DeepSeek, a Chinese AI laboratory, has appointed Yan Wentao, a partner at GL Ventures, as its first chief financial officer. The appointment signals the company's preparation for a potential initial public offering and reflects its transition toward more traditional financing structures.
Founded in 2023 and initially funded by its founder's quantitative hedge fund High-Flyer, DeepSeek began seeking external funding earlier this year. Yan, born in 1991, has invested in AI companies including MiniMax and brings experience in venture investing and financial markets to the role.
IPO Plans and Valuation
According to the South China Morning Post, DeepSeek has appointed underwriters including CITIC Securities and aims to launch its IPO this year on the STAR Market in Shanghai. The company is securing financing ahead of the listing, with an anticipated valuation around ¥500 billion, or approximately $74 billion.

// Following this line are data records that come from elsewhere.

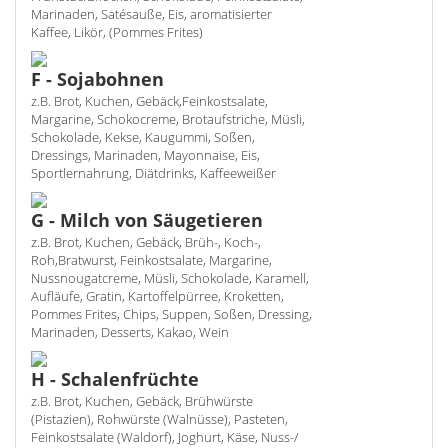
Marinaden, Satésauße, Eis, aromatisierter
Kaffee, Likör, (Pommes Frites)
F - Sojabohnen
z.B. Brot, Kuchen, Gebäck,Feinkostsalate,
Margarine, Schokocreme, Brotaufstriche, Müsli,
Schokolade, Kekse, Kaugummi, Soßen,
Dressings, Marinaden, Mayonnaise, Eis,
Sportlernahrung, Diätdrinks, Kaffeeweißer
G - Milch von Säugetieren
z.B. Brot, Kuchen, Gebäck, Brüh-, Koch-,
Roh,Bratwurst, Feinkostsalate, Margarine,
Nussnougatcreme, Müsli, Schokolade, Karamell,
Aufläufe, Gratin, Kartoffelpürree, Kroketten,
Pommes Frites, Chips, Suppen, Soßen, Dressing,
Marinaden, Desserts, Kakao, Wein
H - Schalenfrüchte
z.B. Brot, Kuchen, Gebäck, Brühwürste
(Pistazien), Rohwürste (Walnüsse), Pasteten,
Feinkostsalate (Waldorf), Joghurt, Käse, Nuss-/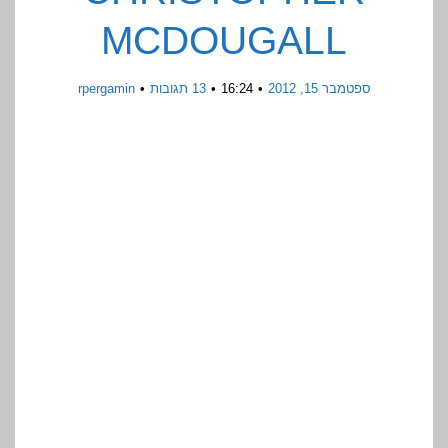
MCDOUGALL
ספטמבר 15, 2012
16:24
13 תגובות
rpergamin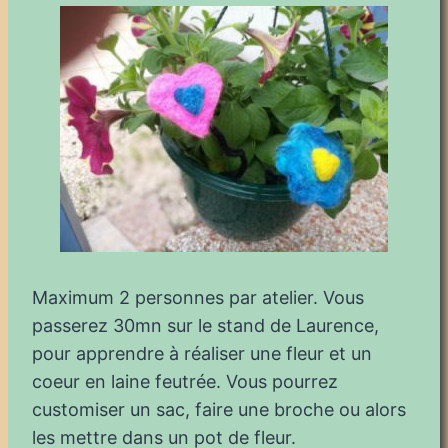
Maximum 2 personnes par atelier. Vous
passerez 30mn sur le stand de Laurence,
pour apprendre à réaliser une fleur et un
coeur en laine feutrée. Vous pourrez
customiser un sac, faire une broche ou alors
les mettre dans un pot de fleur.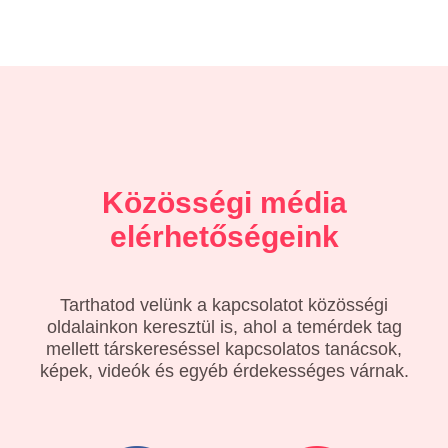
Közösségi média
elérhetőségeink
Tarthatod velünk a kapcsolatot közösségi
oldalainkon keresztül is, ahol a temérdek tag
mellett társkereséssel kapcsolatos tanácsok,
képek, videók és egyéb érdekességes várnak.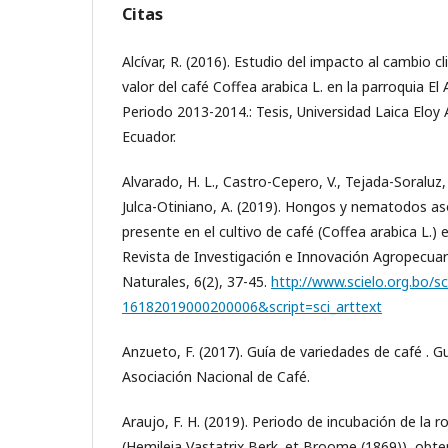
Citas
Alcívar, R. (2016). Estudio del impacto al cambio c
valor del café Coffea arabica L. en la parroquia El
Periodo 2013-2014.: Tesis, Universidad Laica Eloy
Ecuador.
Alvarado, H. L., Castro-Cepero, V., Tejada-Soraluz, 
Julca-Otiniano, A. (2019). Hongos y nematodos a
presente en el cultivo de café (Coffea arabica L.) e
Revista de Investigación e Innovación Agropecuar
Naturales, 6(2), 37-45.
http://www.scielo.org.bo/s
16182019000200006&script=sci_arttext
Anzueto, F. (2017). Guía de variedades de café . 
Asociación Nacional de Café.
Araujo, F. H. (2019). Periodo de incubación de la r
(Hemileia Vastatrix Berk. et Broome (1869)), obten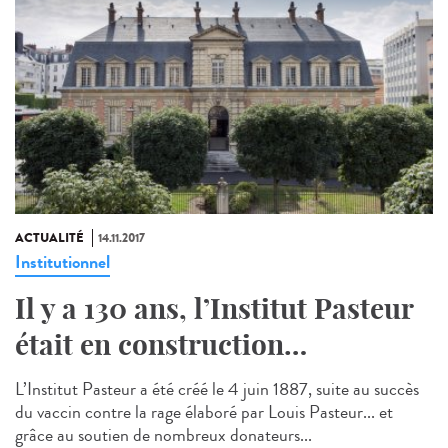
ACTUALITÉ
14.11.2017
Institutionnel
Il y a 130 ans, l’Institut Pasteur
était en construction…
L’Institut Pasteur a été créé le 4 juin 1887, suite au succès
du vaccin contre la rage élaboré par Louis Pasteur... et
grâce au soutien de nombreux donateurs...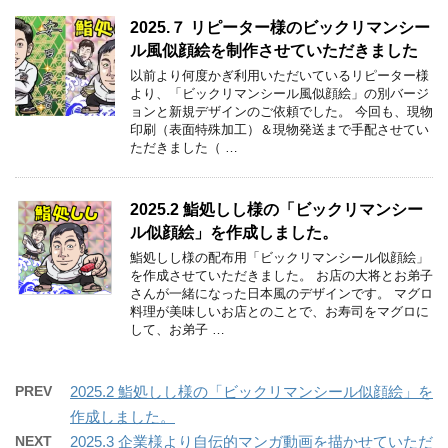
2025.７ リピーター様のビックリマンシー
ル風似顔絵を制作させていただきました
以前より何度かぎ利用いただいているリピーター様
より、「ビックリマンシール風似顔絵」の別バージ
ョンと新規デザインのご依頼でした。 今回も、現物
印刷（表面特殊加工）＆現物発送まで手配させてい
ただきました（ …
2025.2 鮨処しし様の「ビックリマンシー
ル似顔絵」を作成しました。
鮨処しし様の配布用「ビックリマンシール似顔絵」
を作成させていただきました。 お店の大将とお弟子
さんが一緒になった日本風のデザインです。 マグロ
料理が美味しいお店とのことで、お寿司をマグロに
して、お弟子 …
PREV
2025.2 鮨処しし様の「ビックリマンシール似顔絵」を
作成しました。
NEXT
2025.3 企業様より自伝的マンガ動画を描かせていただ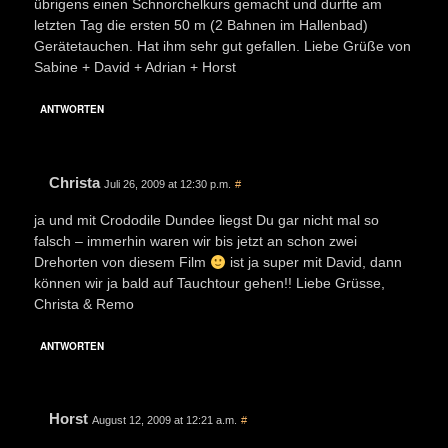
übrigens einen Schnorchelkurs gemacht und durfte am
letzten Tag die ersten 50 m (2 Bahnen im Hallenbad)
Gerätetauchen. Hat ihm sehr gut gefallen. Liebe Grüße von
Sabine + David + Adrian + Horst
ANTWORTEN
Christa
Juli 26, 2009 at 12:30 p.m.
#
ja und mit Crododile Dundee liegst Du gar nicht mal so
falsch – immerhin waren wir bis jetzt an schon zwei
Drehorten von diesem Film
ist ja super mit David, dann
können wir ja bald auf Tauchtour gehen!! Liebe Grüsse,
Christa & Remo
ANTWORTEN
Horst
August 12, 2009 at 12:21 a.m.
#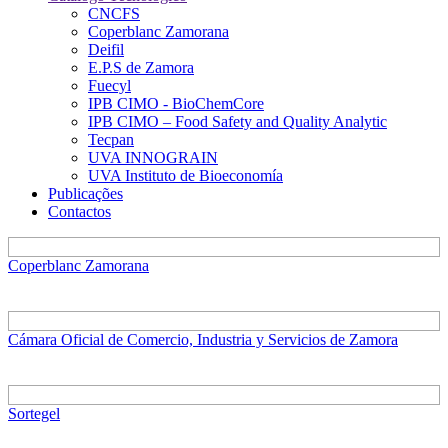
CNCFS
Coperblanc Zamorana
Deifil
E.P.S de Zamora
Fuecyl
IPB CIMO - BioChemCore
IPB CIMO – Food Safety and Quality Analytic
Tecpan
UVA INNOGRAIN
UVA Instituto de Bioeconomía
Publicações
Contactos
Coperblanc Zamorana
Cámara Oficial de Comercio, Industria y Servicios de Zamora
Sortegel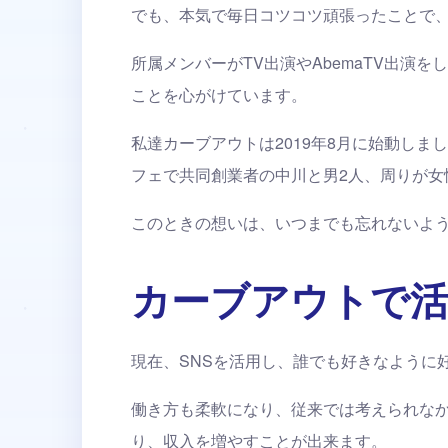
でも、本気で毎日コツコツ頑張ったことで
所属メンバーがTV出演やAbemaTV出
ことを心がけています。
私達カーブアウトは2019年8月に始動し
フェで共同創業者の中川と男2人、周りが
このときの想いは、いつまでも忘れないよ
カーブアウトで
現在、SNSを活用し、誰でも好きなように
働き方も柔軟になり、従来では考えられな
り、収入を増やすことが出来ます。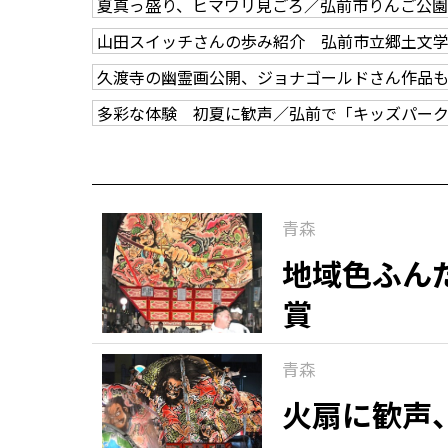
夏真っ盛り、ヒマワリ見ごろ／弘前市りんご公園
山田スイッチさんの歩み紹介 弘前市立郷土文
久渡寺の幽霊画公開、ジョナゴールドさん作品
多彩な体験 初夏に歓声／弘前で「キッズパー
青森
地域色ふん
賞
青森
火扇に歓声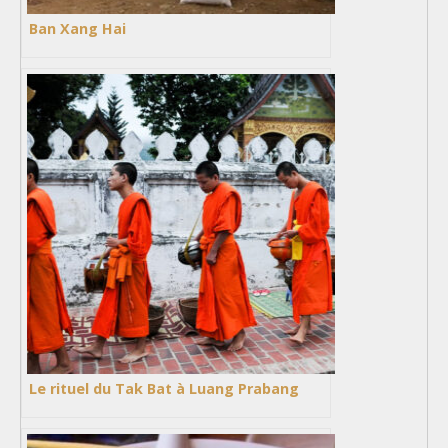
Ban Xang Hai
Le rituel du Tak Bat à Luang Prabang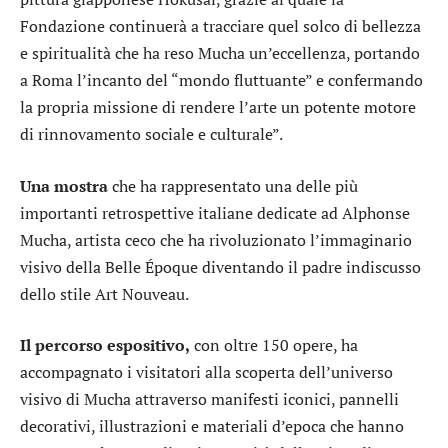
Fondazione continuerà a tracciare quel solco di bellezza
e spiritualità che ha reso Mucha un’eccellenza, portando
a Roma l’incanto del “mondo fluttuante” e confermando
la propria missione di rendere l’arte un potente motore
di rinnovamento sociale e culturale”.
Una mostra
che ha rappresentato una delle più
importanti retrospettive italiane dedicate ad Alphonse
Mucha, artista ceco che ha rivoluzionato l’immaginario
visivo della Belle Époque diventando il padre indiscusso
dello stile Art Nouveau.
Il percorso espositivo,
con oltre 150 opere, ha
accompagnato i visitatori alla scoperta dell’universo
visivo di Mucha attraverso manifesti iconici, pannelli
decorativi, illustrazioni e materiali d’epoca che hanno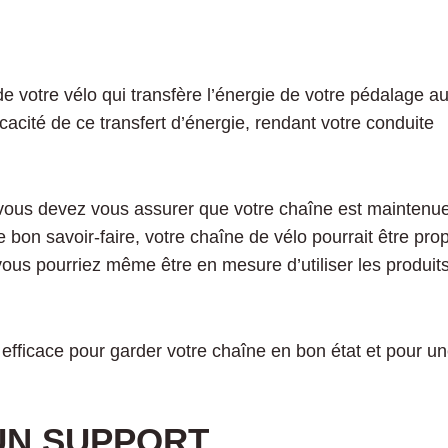
e votre vélo qui transfère l’énergie de votre pédalage a
cacité de ce transfert d’énergie, rendant votre conduite
 vous devez vous assurer que votre chaîne est maintenu
bon savoir-faire, votre chaîne de vélo pourrait être pro
ous pourriez même être en mesure d’utiliser les produit
fficace pour garder votre chaîne en bon état et pour u
UN SUPPORT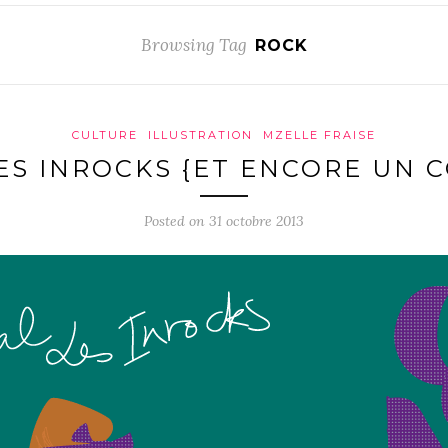
Browsing Tag
ROCK
CULTURE
ILLUSTRATION
MZELLE FRAISE
ES INROCKS {ET ENCORE UN 
Posted on 31 octobre 2013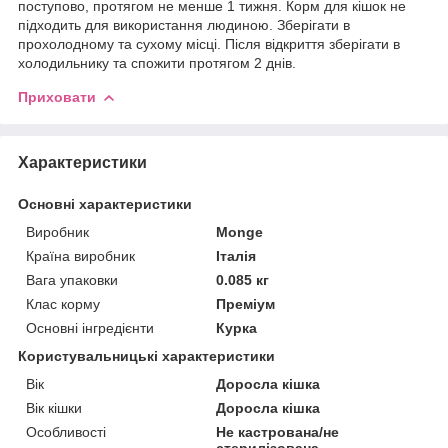
поступово, протягом не менше 1 тижня. Корм для кішок не
підходить для використання людиною. Зберігати в
прохолодному та сухому місці. Після відкриття зберігати в
холодильнику та спожити протягом 2 днів.
Приховати
Характеристики
Основні характеристики
Виробник
Monge
Країна виробник
Італія
Вага упаковки
0.085 кг
Клас корму
Преміум
Основні інгредієнти
Курка
Користувальницькі характеристики
Вік
Доросла кішка
Вік кішки
Доросла кішка
Особливості
Не кастрована/не
стерилізована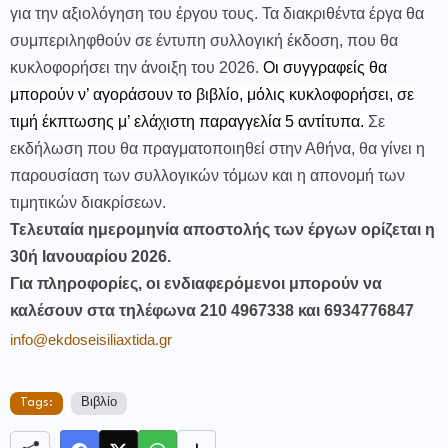
για την αξιολόγηση του έργου τους. Τα διακριθέντα έργα θα
συμπεριληφθούν σε έντυπη συλλογική έκδοση, που θα
κυκλοφορήσει την άνοιξη του 2026.
Οι συγγραφείς θα
μπορούν ν’ αγοράσουν το βιβλίο, μόλις κυκλοφορήσει, σε
τιμή έκπτωσης μ’ ελάχιστη παραγγελία 5 αντίτυπα.
Σε
εκδήλωση που θα πραγματοποιηθεί στην Αθήνα, θα γίνει η
παρουσίαση των συλλογικών τόμων και η απονομή των
τιμητικών διακρίσεων.
Τελευταία ημερομηνία αποστολής των έργων ορίζεται η
30ή Ιανουαρίου 2026.
Για πληροφορίες, οι ενδιαφερόμενοι μπορούν να
καλέσουν στα τηλέφωνα 210 4967338 και 6934776847
info@ekdoseisiliaxtida.gr
Tags:
Βιβλίο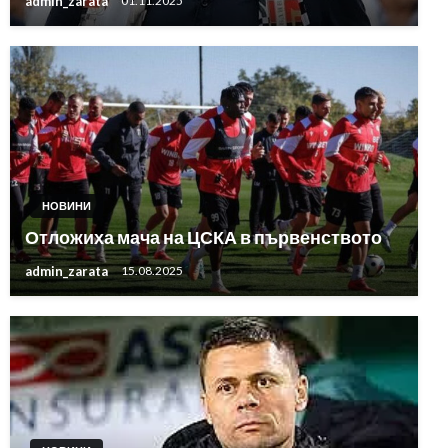
admin_zarata
01.11.2025
НОВИНИ
Отложиха мача на ЦСКА в първенството
admin_zarata
15.08.2025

In the current funding round, DeepSeek seeks to raise ¥50 billion. A previous investment round in June valued the company at ¥350 billion after final valuations, down from an initially estimated ¥450 billion. Major Chinese entities including Tencent and CATL participated in that round alongside other private investors.
In June, the Shanghai Stock Exchange published guidelines for a fifth set of listing criteria for "large-model companies," requiring that firms demonstrate at least one operating model in widespread use. The exchange acknowledged the sector's need for significant computing power and specialized talent investments.
Competitive Pricing Strategy
DeepSeek's competitive advantage centers on its pricing model. Research by Juniper Research indicates that Chinese AI models operate at costs up to 90% lower than popular U.S. alternatives, a significant consideration for organizations operating large data centers.
The DeepSeek-V4.1-Flash model demonstrates this pricing edge. According to VentureBeat, the model achieves a cached-input rate of $0.003, compared to $0.40 for GPT-5.6 Sol and $0.50 for Claude Opus 5.
Narrowing Performance Gap
Historically, cheaper AI models lagged behind premium options in performance, but this trend is shifting. Stanford's 2026 AI Index reports that top-performing U.S. AI models were only 2.7% ahead of leading Chinese models as of March 2026, with the two countries swapping rankings in numerous metrics since early 2025. RAND research indicates U.S. and Chinese AI models are converging in architecture, commercial positioning, and foundation model development approaches.
Enterprises have begun evaluating Chinese technology options based on cost. Airbnb and Siemens are exploring Chinese AI systems, while Thomson Reuters adopted Alibaba's Qwen in place of Claude for document review tasks. While U.S.-based models retain advantages for complex tasks, alternatives are gaining adoption.